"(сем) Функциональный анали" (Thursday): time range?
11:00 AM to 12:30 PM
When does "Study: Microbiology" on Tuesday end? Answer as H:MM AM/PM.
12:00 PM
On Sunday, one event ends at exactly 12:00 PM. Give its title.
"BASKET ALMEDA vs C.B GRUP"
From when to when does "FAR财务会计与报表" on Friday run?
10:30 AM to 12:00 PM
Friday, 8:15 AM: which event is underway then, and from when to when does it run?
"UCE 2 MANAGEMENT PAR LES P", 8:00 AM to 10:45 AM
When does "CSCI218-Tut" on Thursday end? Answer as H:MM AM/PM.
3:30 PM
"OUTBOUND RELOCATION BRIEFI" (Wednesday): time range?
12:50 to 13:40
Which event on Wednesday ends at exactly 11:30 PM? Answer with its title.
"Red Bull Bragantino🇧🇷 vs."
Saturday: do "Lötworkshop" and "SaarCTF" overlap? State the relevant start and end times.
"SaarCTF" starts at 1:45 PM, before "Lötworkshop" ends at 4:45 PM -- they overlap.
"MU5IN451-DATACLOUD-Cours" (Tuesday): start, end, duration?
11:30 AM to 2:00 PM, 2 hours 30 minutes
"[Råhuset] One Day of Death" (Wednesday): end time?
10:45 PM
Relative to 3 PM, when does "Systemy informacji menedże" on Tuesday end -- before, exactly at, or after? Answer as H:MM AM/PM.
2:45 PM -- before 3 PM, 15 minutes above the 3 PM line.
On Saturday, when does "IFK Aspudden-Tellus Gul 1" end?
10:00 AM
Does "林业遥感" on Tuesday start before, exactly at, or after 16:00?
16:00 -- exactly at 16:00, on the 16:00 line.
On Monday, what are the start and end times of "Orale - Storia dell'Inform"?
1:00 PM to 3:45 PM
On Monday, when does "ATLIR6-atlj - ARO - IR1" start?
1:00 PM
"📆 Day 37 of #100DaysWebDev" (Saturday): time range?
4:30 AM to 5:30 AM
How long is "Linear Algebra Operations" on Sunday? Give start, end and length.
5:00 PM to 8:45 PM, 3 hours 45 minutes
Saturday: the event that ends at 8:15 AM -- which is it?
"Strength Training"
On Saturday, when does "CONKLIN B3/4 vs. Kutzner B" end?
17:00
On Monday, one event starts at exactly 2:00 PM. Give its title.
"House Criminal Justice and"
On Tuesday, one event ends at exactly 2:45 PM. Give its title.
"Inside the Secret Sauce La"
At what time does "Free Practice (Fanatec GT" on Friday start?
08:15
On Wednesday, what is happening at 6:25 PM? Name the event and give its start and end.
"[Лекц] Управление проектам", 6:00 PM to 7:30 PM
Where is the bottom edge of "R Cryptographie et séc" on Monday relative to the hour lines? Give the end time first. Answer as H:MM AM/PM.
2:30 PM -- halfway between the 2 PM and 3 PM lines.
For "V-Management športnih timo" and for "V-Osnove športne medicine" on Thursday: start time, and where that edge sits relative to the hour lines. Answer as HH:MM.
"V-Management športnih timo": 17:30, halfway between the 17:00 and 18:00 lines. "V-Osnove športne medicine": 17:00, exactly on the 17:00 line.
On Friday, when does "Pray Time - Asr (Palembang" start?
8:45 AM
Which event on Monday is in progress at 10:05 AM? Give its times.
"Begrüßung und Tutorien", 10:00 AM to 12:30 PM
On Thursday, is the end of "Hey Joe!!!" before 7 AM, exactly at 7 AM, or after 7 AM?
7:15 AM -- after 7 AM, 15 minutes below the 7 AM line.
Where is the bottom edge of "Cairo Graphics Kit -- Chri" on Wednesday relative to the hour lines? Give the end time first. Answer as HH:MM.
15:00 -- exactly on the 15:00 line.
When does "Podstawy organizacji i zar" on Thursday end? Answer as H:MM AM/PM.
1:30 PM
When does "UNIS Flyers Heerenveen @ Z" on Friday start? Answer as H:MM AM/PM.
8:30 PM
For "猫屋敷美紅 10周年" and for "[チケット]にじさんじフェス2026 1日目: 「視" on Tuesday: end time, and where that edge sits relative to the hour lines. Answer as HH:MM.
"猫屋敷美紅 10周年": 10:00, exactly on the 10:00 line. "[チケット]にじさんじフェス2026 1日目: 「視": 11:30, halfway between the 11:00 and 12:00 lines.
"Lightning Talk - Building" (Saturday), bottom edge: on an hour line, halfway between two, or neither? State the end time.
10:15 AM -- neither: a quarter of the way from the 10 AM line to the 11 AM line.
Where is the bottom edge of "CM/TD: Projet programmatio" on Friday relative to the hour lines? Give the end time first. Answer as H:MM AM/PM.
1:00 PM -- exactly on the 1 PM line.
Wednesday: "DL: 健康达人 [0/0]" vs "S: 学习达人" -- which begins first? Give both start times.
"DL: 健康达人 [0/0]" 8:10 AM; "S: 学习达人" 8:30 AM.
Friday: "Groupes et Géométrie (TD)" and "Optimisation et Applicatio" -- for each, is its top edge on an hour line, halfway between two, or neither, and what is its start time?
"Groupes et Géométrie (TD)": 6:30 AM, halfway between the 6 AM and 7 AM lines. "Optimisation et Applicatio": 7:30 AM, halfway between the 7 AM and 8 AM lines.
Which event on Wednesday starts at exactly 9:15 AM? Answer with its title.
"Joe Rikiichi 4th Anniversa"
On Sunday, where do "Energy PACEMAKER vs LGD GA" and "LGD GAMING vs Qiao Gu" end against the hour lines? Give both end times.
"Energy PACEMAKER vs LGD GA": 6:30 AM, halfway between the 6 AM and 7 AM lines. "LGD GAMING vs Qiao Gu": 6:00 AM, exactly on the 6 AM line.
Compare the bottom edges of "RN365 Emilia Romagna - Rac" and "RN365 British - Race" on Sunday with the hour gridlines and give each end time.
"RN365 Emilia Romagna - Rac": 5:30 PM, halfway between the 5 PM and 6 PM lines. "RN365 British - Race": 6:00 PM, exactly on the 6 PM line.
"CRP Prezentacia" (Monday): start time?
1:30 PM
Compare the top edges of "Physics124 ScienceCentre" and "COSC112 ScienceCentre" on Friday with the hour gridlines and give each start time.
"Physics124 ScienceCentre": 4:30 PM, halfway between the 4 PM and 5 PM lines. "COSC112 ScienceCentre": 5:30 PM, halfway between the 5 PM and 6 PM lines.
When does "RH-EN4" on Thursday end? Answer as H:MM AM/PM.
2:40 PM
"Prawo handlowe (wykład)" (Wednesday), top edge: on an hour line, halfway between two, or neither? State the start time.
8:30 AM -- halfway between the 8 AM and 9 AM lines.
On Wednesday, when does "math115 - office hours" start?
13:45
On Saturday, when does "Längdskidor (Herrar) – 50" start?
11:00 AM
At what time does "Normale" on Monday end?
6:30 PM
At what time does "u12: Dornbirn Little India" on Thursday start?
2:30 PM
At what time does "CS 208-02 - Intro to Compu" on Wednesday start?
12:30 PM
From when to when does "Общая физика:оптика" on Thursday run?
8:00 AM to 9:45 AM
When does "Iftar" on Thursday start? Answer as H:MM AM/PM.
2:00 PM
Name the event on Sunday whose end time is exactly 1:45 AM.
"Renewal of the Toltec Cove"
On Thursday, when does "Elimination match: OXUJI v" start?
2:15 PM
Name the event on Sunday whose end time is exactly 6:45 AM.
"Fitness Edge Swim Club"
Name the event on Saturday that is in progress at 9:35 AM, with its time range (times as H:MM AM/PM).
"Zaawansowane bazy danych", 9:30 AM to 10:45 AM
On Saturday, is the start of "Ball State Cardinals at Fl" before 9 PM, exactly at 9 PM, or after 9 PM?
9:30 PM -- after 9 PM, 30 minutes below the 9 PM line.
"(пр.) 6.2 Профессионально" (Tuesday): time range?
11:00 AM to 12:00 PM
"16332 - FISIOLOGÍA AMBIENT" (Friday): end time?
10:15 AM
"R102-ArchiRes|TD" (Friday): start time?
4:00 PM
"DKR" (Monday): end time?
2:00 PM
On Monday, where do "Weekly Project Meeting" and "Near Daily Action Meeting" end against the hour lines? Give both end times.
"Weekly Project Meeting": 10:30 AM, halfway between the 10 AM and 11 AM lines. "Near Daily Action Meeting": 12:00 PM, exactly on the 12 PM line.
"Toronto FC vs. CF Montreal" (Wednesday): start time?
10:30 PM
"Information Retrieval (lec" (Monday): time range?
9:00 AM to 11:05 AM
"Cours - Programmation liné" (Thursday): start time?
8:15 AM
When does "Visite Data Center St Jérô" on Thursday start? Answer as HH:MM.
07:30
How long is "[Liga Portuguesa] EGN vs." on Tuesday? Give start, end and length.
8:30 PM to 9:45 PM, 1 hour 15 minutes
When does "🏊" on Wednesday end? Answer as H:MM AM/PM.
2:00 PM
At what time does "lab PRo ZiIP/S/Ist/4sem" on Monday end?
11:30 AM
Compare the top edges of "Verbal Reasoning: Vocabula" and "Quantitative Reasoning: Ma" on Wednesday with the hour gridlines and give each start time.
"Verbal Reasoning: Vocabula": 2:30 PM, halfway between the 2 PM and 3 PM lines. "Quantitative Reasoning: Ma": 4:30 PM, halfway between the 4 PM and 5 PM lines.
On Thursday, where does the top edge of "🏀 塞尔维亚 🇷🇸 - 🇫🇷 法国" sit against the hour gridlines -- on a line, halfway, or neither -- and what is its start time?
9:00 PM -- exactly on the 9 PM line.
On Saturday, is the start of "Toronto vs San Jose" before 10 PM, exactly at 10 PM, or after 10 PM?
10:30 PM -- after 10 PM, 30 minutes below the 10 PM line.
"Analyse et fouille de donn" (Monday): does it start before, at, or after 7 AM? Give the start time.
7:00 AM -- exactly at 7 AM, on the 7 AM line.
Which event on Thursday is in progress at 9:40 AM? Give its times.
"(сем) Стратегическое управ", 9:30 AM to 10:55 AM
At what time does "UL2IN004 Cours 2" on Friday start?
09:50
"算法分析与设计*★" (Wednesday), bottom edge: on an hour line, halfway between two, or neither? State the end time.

******************************

Reproduce the entries above without changes, from the line containing "(Tuesday): time range?" through the line containing "9:00 AM to 11:05 AM", including both of those lines.

TASK OUTPUT
"(пр.) 6.2 Профессионально" (Tuesday): time range?
11:00 AM to 12:00 PM
"16332 - FISIOLOGÍA AMBIENT" (Friday): end time?
10:15 AM
"R102-ArchiRes|TD" (Friday): start time?
4:00 PM
"DKR" (Monday): end time?
2:00 PM
On Monday, where do "Weekly Project Meeting" and "Near Daily Action Meeting" end against the hour lines? Give both end times.
"Weekly Project Meeting": 10:30 AM, halfway between the 10 AM and 11 AM lines. "Near Daily Action Meeting": 12:00 PM, exactly on the 12 PM line.
"Toronto FC vs. CF Montreal" (Wednesday): start time?
10:30 PM
"Information Retrieval (lec" (Monday): time range?
9:00 AM to 11:05 AM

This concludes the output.